**Task directions**
Return each line of the entries that holds the string "pretest".

(Stored data)
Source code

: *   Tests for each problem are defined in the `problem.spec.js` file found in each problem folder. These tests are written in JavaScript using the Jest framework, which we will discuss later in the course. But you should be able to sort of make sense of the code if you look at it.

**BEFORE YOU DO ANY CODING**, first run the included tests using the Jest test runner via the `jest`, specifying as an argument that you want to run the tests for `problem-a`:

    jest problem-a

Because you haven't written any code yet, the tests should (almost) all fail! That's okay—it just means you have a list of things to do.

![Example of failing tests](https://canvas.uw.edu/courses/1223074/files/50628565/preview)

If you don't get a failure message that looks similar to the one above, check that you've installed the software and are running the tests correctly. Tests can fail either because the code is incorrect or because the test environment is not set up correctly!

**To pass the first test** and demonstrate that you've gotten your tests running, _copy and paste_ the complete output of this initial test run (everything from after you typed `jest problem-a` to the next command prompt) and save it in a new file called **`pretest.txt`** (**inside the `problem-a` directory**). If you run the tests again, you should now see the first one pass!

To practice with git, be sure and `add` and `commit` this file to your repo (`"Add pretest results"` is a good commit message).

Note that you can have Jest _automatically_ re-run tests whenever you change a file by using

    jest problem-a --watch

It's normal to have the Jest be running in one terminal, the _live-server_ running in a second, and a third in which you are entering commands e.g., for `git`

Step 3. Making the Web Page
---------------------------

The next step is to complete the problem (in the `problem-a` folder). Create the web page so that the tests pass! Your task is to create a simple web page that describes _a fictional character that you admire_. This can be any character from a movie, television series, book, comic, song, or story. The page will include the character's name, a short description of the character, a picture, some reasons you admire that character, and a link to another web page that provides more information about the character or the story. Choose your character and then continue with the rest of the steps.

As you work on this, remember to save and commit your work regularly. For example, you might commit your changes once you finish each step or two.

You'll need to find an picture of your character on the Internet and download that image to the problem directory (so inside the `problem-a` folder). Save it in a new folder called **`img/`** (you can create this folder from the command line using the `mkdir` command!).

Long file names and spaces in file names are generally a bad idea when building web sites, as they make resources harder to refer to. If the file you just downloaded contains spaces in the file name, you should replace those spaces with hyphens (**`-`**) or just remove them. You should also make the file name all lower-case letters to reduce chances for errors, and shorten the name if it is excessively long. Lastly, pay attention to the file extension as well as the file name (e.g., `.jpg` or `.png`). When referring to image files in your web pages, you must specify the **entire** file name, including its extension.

**Exercise answer**
**To pass the first test** and demonstrate that you've gotten your tests running, _copy and paste_ the complete output of this initial test run (everything from after you typed `jest problem-a` to the next command prompt) and save it in a new file called **`pretest.txt`** (**inside the `problem-a` directory**). If you run the tests again, you should now see the first one pass!
To practice with git, be sure and `add` and `commit` this file to your repo (`"Add pretest results"` is a good commit message).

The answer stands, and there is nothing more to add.